Transformation	Description
Start new chain	Begin a new chain, starting with this operator. The two mappers will be chained, and filter will not be chained to the first mapper. `someStream.filter(...).map(...).startNewChain().map(...);`
Disable chaining	Do not chain the map operator `someStream.map(...).disableChaining();`
Set slot sharing group	Set the slot sharing group of an operation. Flink will put operations with the same slot sharing group into the same slot while keeping operations that don't have the slot sharing group in other slots. This can be used to isolate slots. The slot sharing group is inherited from input operations if all input operations are in the same slot sharing group. The name of the default slot sharing group is "default", operations can explicitly be put into this group by calling slotSharingGroup("default"). `someStream.filter(...).slotSharingGroup("name");`

4、Windows

　　Windows是处理无限流的核心。Windows将流分成有限大小的“存储桶”。

（0）窗口化Flink程序的一般结构如下所示：

Keyed Windows（键控流）

stream

　　.keyBy(...) 　　　　　　　　　　　 <- keyed versus non-keyed windows
　　.window(...) 　　　　　　　　　 <- required: "assigner"
　　[.trigger(...)] 　　　　　　　　 <- optional: "trigger" (else default trigger)
　　[.evictor(...)] 　　　　　　　　 <- optional: "evictor" (else no evictor)
　　[.allowedLateness(...)] 　　　　 <- optional: "lateness" (else zero) 　　　　
　　[.sideOutputLateData(...)] 　　 <- optional: "output tag" (else no side output for late data)
　　.reduce/aggregate/fold/apply() <- required: "function"
　　[.getSideOutput(...)] 　　　　　　 <- optional: "output tag"

Non-Keyed Windows(非键控流)

stream
　　.windowAll(...) 　　　　   　　　　　　　<- required: "assigner"
　　[.trigger(...)] 　　　　　　　　　　　　   <- optional: "trigger" (else default trigger)
　　[.evictor(...)] 　　　　　　　　　　　　    <- optional: "evictor" (else no evictor)
　　[.allowedLateness(...)] 　　　　　　　　 <- optional: "lateness" (else zero)
　　[.sideOutputLateData(...)] 　　　　　　 <- optional: "output tag" (else no side output for late data)
　　.reduce/aggregate/fold/apply() 　　　　 <- required: "function"
　　[.getSideOutput(...)] 　　　　　　　　　 <- optional: "output tag"

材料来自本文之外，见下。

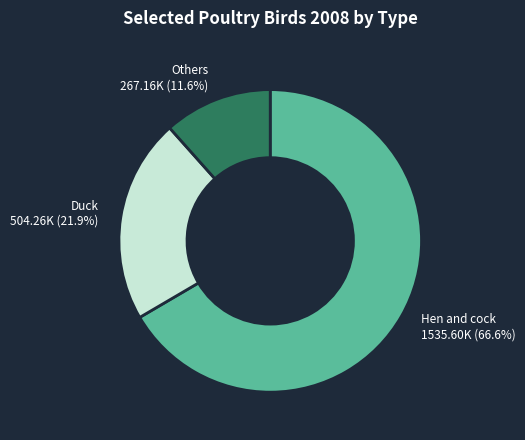

Between Hen and cock and Duck, which is larger?

Hen and cock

在上面，方括号（[…]）中的命令是可选的。Flink允许以多种不同方式自定义窗口逻辑，使其最切合需求。

（1）Window Assigners（窗口分配器）

　　窗口分配器定义了如何将元素分配给窗口，WindowAssigner 在window(...)（键控流）或windowAll()（非键控流）函数中调用。WindowAssigner负责将每个传入元素分配给一个或多个窗口。Flink 为最常见的用例提供了预定义的窗口分配器，即滚动窗口、滑动窗口、会话窗口和全局窗口，还可以通过扩展WindowAssigner类来实现自定义窗口分配器。所有内置窗口分配器（全局窗口除外）都根据时间将元素分配给窗口，时间可以是处理时间或事件时间。

　　基于时间的窗口通过开始时间戳（包括）和一个结束时间戳（不包括）表示窗口大小。在代码中，FlinkTimeWindow在处理基于时间窗口时使用，该窗口具有查询开始和结束时间戳的方法maxTimestamp()，以及返回给定窗口的最大允许时间戳。

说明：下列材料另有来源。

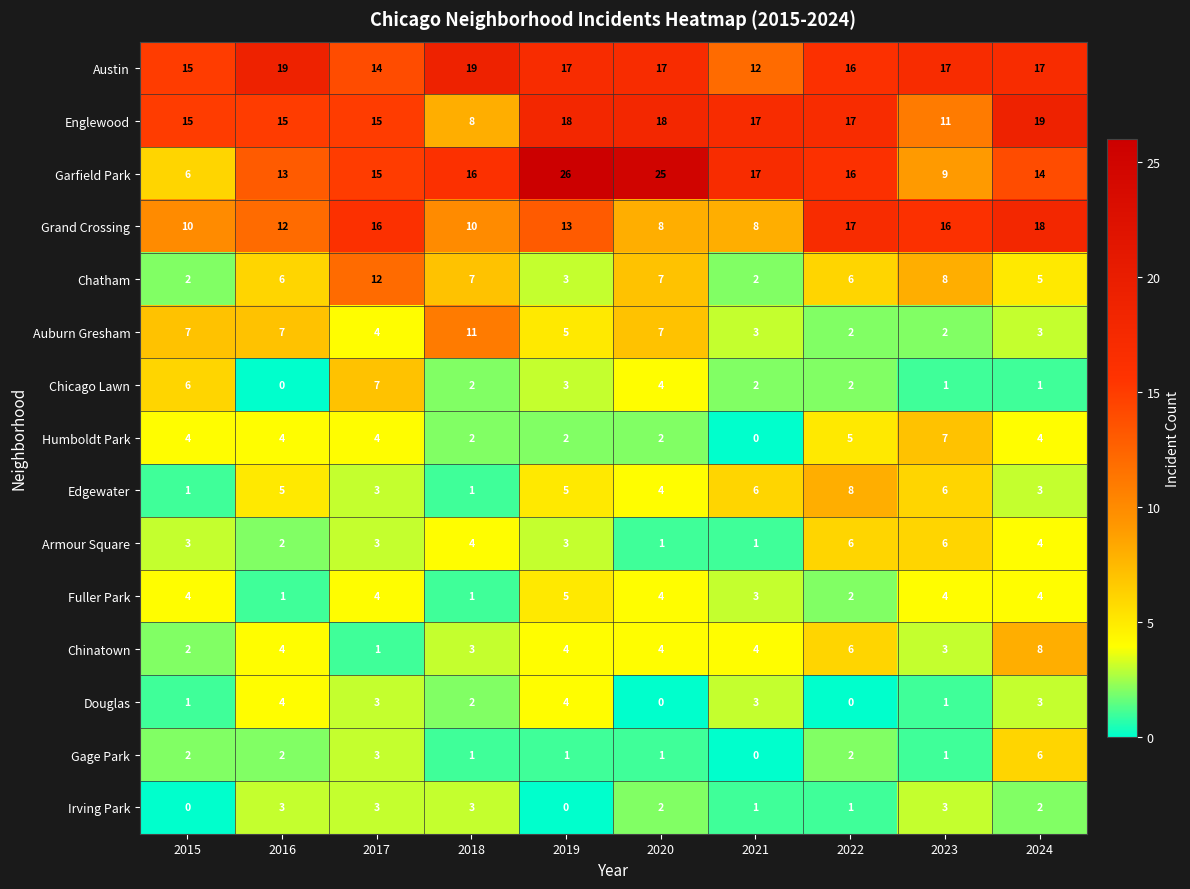

How many distinct data groups are displayed?

15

　　下图可视化描述每个分配器的工作原理。紫色圆圈代表流的元素，它们由某个key（在本例中为user 1、user 2和user 3）分区。x 轴显示时间的进展。

（1.1）翻滚视窗

　　翻滚视窗分配器分配每一个元素到固定大小的窗口（滚动窗口具有固定的大小且不重叠）。

　　eg：如果指定大小为5分钟的翻滚窗口，从当前窗口开始计算，每五分钟将启动一个新窗口，如下图所示

代码示例：

DataStream<T> input = ...;

// tumbling event-time windows
input
    .keyBy(<key selector>)
    .window(TumblingEventTimeWindows.of(Time.seconds(5)))
    .<windowed transformation>(<window function>);

// tumbling processing-time windows
input
    .keyBy(<key selector>)
    .window(TumblingProcessingTimeWindows.of(Time.seconds(5)))
    .<windowed transformation>(<window function>);

// daily tumbling event-time windows offset by -8 hours.
input
    .keyBy(<key selector>)
    .window(TumblingEventTimeWindows.of(Time.days(1), Time.hours(-8)))
    .<windowed transformation>(<window function>);

　　时间间隔可以通过Time.milliseconds(x)，Time.seconds(x)， Time.minutes(x)等添加。如上面最后一个示例，滚动窗口分配器采用offset（可选） 参数，用于更改窗口的对齐方式。若没有offsets ，则时间滚动窗口与epoch对齐，即1:00:00.000 - 1:59:59.999，2:00:00.000 - 2:59:59.999等；如果offset设置为15分钟，则得到如 1:15:00.000 - 2:14:59.999，2:15:00.000 - 3:14:59.999等，即offset可以用来调整窗口时区为UTC-0以外的时区，如采用中国时区，必须指定的偏移量Time.hours(-8)。

（1.2）滑动窗

　　类似于滚动窗口分配器，窗口的大小由窗口大小参数配置，同时窗口滑动参数控制滑动窗口启动的频率。因此，如果slide参数小于窗口大小，则滑动窗口可能会重叠。在这种情况下，元素被分配给多个窗口。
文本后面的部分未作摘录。